In total, more than 800,000 laser cartridges and 2,300,000 inkjet cartridges from all brands are collected each year by ARMOR in Europe, i.e. more cartridges than ARMOR markets in the same geographical area.

This is a very positive result, which subsequently requires and ensures the selective sorting, recycling and material recovery of end-of-life cartridges.

How do the authorities and regulations contribute?

Until August 2018, this collection process for printer consumables was subject to a simple obligation to report waste transport and trading activities to the prefecture.

It is now governed by the WEEE Directive and its implementing texts, which stipulate that printing consumables meeting the characteristics of electrical and electronic equipment are included in the WEEE Directive and must be collected and processed in accordance with resulting obligations.

In the context of the WEEE Directive, the marketer is required to:

  • Place the crossed-out bin pictogram on the products it puts on the market.
  • The possibility to join an eco-organisation to which it delegates its responsibility for collection and end-of-life management of the device, or establish its own collection and recycling system (known as an "Individual System") declared to ADEME.

The eco-organisation is managed by its members and complies with the specifications that it has committed to with the relevant authorities.

At present, there are many eco-organisations that operate in very different sectors, ranging from furniture, medicines and tyres to clothing and textiles.

When the marketer has decided to join an eco-organisation, it provides funding by transferring the eco-fee it collects from the end consumer at the time of the sale of the product, whether in a store or via the Internet.

In accordance with the law, the eco-fee is indicated visibly on product labels, separately from the product price.
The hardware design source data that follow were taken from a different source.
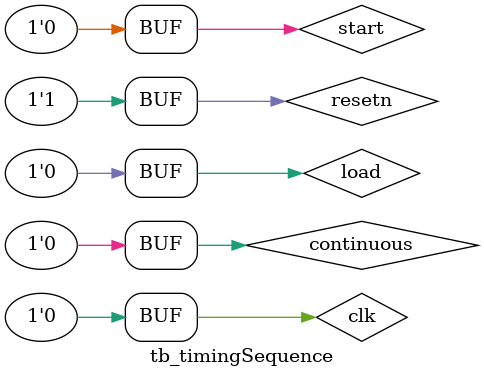
<source format=v>
`timescale 1ns / 1ps


module tb_timingSequence();

reg clk, resetn, start, load;



parameter index_length = 6;
parameter index_AO_length = 3;
//parameter continuous = 1;
parameter repeat_number = 3;

reg continuous;
initial begin
  continuous = 0; #20000;
  continuous = 0; #50;
end

wire ram_clk;
wire [31:0] ram_timing;
wire [31:0] ram_DO;
wire [31:0] ram_AO;
wire [31:0] ram_AO_addr;
wire signed [31:0] ram_AO_start_step_c0; 
wire signed [31:0] ram_AO_start_step_c1; 
wire signed [31:0] ram_AO_start_step_c2; 
wire signed [31:0] ram_AO_start_step_c3; 
wire signed [31:0] ram_AO_start_step_c4; 
wire signed [31:0] ram_AO_start_step_c5; 
wire signed [31:0] ram_AO_start_step_c6; 
wire signed [31:0] ram_AO_start_step_c7; 
wire        [1:0]  ram_AO_type_c0;
wire        [1:0]  ram_AO_type_c1;
wire        [1:0]  ram_AO_type_c2;
wire        [1:0]  ram_AO_type_c3;
wire        [1:0]  ram_AO_type_c4;
wire        [1:0]  ram_AO_type_c5;
wire        [1:0]  ram_AO_type_c6;
wire        [1:0]  ram_AO_type_c7;
wire [31:0] ram_addr;
wire        ram_we;
wire        ram_en;
wire        ram_resett;
wire [31:0] DO;
wire [15:0] AO_c0;
wire [15:0] AO_c1;
wire [15:0] AO_c2;
wire [15:0] AO_c3;
wire [15:0] AO_c4;
wire [15:0] AO_c5;
wire [15:0] AO_c6;
wire [15:0] AO_c7;

always begin
  clk = 1; #5;
  clk = 0; #5;
end


initial begin
  //resetn = 1; #20;
  resetn = 0; #20;
  resetn = 1; #20;
end

initial begin
  load = 0; #60;
  load = 1; #60;
  load = 0; #60;
end

initial begin
  start = 0; #100;
  start = 1; #100;
  start = 0; #20000;
  start = 1; #100; //simulate another restart
  start = 0; #200;
end

timingSequence inst_timingSequence(
  .clk          (clk),
  .resetn       (resetn),
  //from AXI-lite (PC)
  .index_length (index_length),
  //.index_AO_length (index_AO_length),
  .continuous   (continuous),
  .load         (load),
  .start        (start),
  .repeat_number(repeat_number),
  //to RAMs
  .ram_clk      (ram_clk),
  .ram_timing   (ram_timing),
  .ram_DO       (ram_DO),
  .ram_addr     (ram_addr),
  .ram_we       (ram_we),
  .ram_en       (ram_en),
  .ram_reset    (ram_reset),
  .ram_AO_start_step_c0(ram_AO_start_step_c0),
  .ram_AO_start_step_c1(ram_AO_start_step_c1),
  .ram_AO_start_step_c2(ram_AO_start_step_c2),
  .ram_AO_start_step_c3(ram_AO_start_step_c3),
  .ram_AO_start_step_c4(ram_AO_start_step_c4),
  .ram_AO_start_step_c5(ram_AO_start_step_c5),
  .ram_AO_start_step_c6(ram_AO_start_step_c6),
  .ram_AO_start_step_c7(ram_AO_start_step_c7),
  .ram_AO_type_c0(ram_AO_type_c0),
  .ram_AO_type_c1(ram_AO_type_c1),
  .ram_AO_type_c2(ram_AO_type_c2),
  .ram_AO_type_c3(ram_AO_type_c3),
  .ram_AO_type_c4(ram_AO_type_c4),
  .ram_AO_type_c5(ram_AO_type_c5),
  .ram_AO_type_c6(ram_AO_type_c6),
  .ram_AO_type_c7(ram_AO_type_c7),
  .ram_AO_addr(ram_AO_addr),
  //to ports
  .DO              (DO),
  .AO_c0           (AO_c0),
  .AO_c1           (AO_c1),
  .AO_c2           (AO_c2),
  .AO_c3           (AO_c3),
  .AO_c4           (AO_c4),
  .AO_c5           (AO_c5),
  .AO_c6           (AO_c6),
  .AO_c7           (AO_c7)
    );

ramSimulation #(
  .index_length(index_length) 
) inst_ramSimulation
(
  .ram_clk   (ram_clk),
  .ram_timing(ram_timing),
  .ram_DO    (ram_DO),
  .ram_AO_start_step_c0(ram_AO_start_step_c0),
  .ram_AO_start_step_c1(ram_AO_start_step_c1),
  .ram_AO_start_step_c2(ram_AO_start_step_c2),
  .ram_AO_start_step_c3(ram_AO_start_step_c3),
  .ram_AO_start_step_c4(ram_AO_start_step_c4),
  .ram_AO_start_step_c5(ram_AO_start_step_c5),
  .ram_AO_start_step_c6(ram_AO_start_step_c6),
  .ram_AO_start_step_c7(ram_AO_start_step_c7),
  .ram_AO_type_c0(ram_AO_type_c0),
  .ram_AO_type_c1(ram_AO_type_c1),
  .ram_AO_type_c2(ram_AO_type_c2),
  .ram_AO_type_c3(ram_AO_type_c3),
  .ram_AO_type_c4(ram_AO_type_c4),
  .ram_AO_type_c5(ram_AO_type_c5),
  .ram_AO_type_c6(ram_AO_type_c6),
  .ram_AO_type_c7(ram_AO_type_c7),
  .ram_AO_addr (ram_AO_addr),
  .ram_addr  (ram_addr), 
  .ram_we    (ram_we),
  .ram_en    (ram_en),
  .ram_reset (ram_reset)
);

endmodule

</source>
Thus, funding for recycling and depollution of equipment by eco-organisations is transparent.

For Armor…

The ARMOR Group has chosen to declare the number of inkjet cartridges it places on the market to ECOLOGIC (1,222,167 inkjet and 641,007 laser cartridges), of which it is already a member as part of its photovoltaic film production and marketing activities; it has reported its Individual Collection System for laser cartridges to ADEME.

It is in this context that a Waste Management contract has been formalised between ARMOR and ECOLOGIC to proceed with usage audits.